The place has a strong or special association with a particular community or cultural group in New South Wales for social, cultural or spiritual reasons.

The Cathedral of Saints Michael and John is of significance as it was the spiritual and administrative centre of the church for the Catholic communities of Bathurst, Central West and NSW for over 150 years and remains of importance to these contemporary communities. The establishment of the 1842 Church of Saint Michael, the 1861 Church of Saints Michael and John and then its dedication as a Cathedral in 1865 were each significant events in the lives of the growing Catholic community in Australia in the mid-19th century.

The cathedral also serves as a parish church for the Bathurst community. The Bathurst diocese has 19 churches that are spread from Lithgow in the east to Dubbo in the west. Therefore, the cathedral also has specific social significance to the Catholic community within the Bathurst Parish.

The Cathedral precinct includes a number of associated buildings including the primary school founded in 1840, which is known as the Cathedral Primary School. This direct association between education and the cathedral is an important aspect which has social significance to the lives of the children who attend the school and their families.

The place has potential to yield information that will contribute to an understanding of the cultural or natural history of New South Wales.

The cathedral is of State heritage significance for its research potential as it embodies not only the design aspirations of the architects and designers responsible for the original design drawings from the 19th century but also because it carries evidence of changes in function and liturgical practice from the mid-19th century to the present. The cathedral precinct includes a number of other related buildings and sites of former buildings. These include the chancery, the parish office, the cathedral school, Centrecare Bathurst (formerly St Mary's Primary School) which illustrate the evolving function of the diocese. Sites of former buildings include those of St Mary's School and 1868 Convent and the first Catholic Church of St Michael built in 1842. These sites have the potential to provide a rich archaeological resource relating to Cathedral and its history of development.

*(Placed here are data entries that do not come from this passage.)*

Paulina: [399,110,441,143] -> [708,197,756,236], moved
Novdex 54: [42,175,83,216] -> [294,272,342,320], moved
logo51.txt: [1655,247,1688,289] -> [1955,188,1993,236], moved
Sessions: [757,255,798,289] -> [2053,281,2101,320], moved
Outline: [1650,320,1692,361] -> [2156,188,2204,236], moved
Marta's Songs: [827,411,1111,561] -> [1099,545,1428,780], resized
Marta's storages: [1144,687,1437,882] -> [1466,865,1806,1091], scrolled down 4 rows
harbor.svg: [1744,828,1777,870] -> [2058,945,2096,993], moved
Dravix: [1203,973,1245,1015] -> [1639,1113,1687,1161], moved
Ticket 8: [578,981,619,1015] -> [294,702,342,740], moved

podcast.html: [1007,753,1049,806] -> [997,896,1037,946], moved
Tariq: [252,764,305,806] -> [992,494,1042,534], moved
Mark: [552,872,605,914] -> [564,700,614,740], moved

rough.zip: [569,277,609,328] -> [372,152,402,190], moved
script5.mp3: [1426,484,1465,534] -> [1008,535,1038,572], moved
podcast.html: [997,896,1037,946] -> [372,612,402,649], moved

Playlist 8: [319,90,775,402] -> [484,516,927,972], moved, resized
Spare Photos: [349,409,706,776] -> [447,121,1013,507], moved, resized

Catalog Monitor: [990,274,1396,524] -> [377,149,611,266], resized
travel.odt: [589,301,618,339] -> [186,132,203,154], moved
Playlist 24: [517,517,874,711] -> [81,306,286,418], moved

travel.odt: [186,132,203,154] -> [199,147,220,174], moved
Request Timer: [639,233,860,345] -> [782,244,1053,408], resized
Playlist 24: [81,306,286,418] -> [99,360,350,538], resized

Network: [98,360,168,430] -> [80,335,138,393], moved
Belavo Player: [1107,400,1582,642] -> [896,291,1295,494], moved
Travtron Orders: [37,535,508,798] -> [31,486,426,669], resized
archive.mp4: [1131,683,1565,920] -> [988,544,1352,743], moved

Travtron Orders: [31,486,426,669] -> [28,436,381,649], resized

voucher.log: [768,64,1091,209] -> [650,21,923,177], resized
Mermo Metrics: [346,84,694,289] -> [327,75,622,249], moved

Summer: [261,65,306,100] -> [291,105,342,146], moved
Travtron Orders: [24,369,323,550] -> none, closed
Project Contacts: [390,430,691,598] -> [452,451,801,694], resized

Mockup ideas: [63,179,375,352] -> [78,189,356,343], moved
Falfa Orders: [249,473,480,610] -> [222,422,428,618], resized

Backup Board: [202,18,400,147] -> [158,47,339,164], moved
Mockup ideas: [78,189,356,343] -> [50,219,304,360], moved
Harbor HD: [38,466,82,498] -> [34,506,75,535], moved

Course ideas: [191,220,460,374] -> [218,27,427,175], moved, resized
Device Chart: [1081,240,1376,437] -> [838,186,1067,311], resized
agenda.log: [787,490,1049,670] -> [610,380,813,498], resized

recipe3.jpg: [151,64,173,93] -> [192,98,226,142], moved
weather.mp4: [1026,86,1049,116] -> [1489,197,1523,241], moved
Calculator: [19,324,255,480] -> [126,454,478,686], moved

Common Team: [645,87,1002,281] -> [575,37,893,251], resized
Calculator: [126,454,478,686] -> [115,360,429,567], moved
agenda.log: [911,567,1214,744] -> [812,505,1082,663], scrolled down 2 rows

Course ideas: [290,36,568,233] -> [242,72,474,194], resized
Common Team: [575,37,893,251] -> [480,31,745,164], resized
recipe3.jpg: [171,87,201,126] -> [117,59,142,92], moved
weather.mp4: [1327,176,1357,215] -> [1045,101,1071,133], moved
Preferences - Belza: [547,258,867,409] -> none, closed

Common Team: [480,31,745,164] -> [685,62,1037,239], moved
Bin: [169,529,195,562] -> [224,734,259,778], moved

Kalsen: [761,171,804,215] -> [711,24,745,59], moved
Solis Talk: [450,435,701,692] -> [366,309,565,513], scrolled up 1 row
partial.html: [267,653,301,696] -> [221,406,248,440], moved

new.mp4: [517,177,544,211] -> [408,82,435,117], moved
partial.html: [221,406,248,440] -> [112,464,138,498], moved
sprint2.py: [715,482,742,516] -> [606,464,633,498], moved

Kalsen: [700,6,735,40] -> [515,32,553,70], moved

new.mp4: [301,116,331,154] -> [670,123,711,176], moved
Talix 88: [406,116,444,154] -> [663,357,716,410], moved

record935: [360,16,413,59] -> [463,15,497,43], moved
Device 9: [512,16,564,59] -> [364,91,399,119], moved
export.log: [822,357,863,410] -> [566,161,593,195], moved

The place possesses uncommon, rare or endangered aspects of the cultural or natural history of New South Wales.

The Cathedral of Saints Michael and John is a rare example of one of only four 19th-century cathedrals in NSW and is the second cathedral to be built in the colony.

The design of the building is one of only a few prepared by English architect Charles Hansom for use in Australia and notably modelled on St Osburg's Church in Coventry dating from the 1840s.

The place is important in demonstrating the principal characteristics of a class of cultural or natural places/environments in New South Wales.

The Cathedral of Saints Michael and John is representative example of a mid-19th-century Catholic cathedral which was established during a period of early settlement and population growth west of the Blue Mountains. Its growth and development as a building reflects its growth and change as tan important administrative and spiritual centre for the catholic population west of the mountains and in the greater west of NSW. As it is currently configured, the former St Mary's Primary School is significant as a representative example of the design and attributes of Catholic educational institutions in the early part of the 20th century.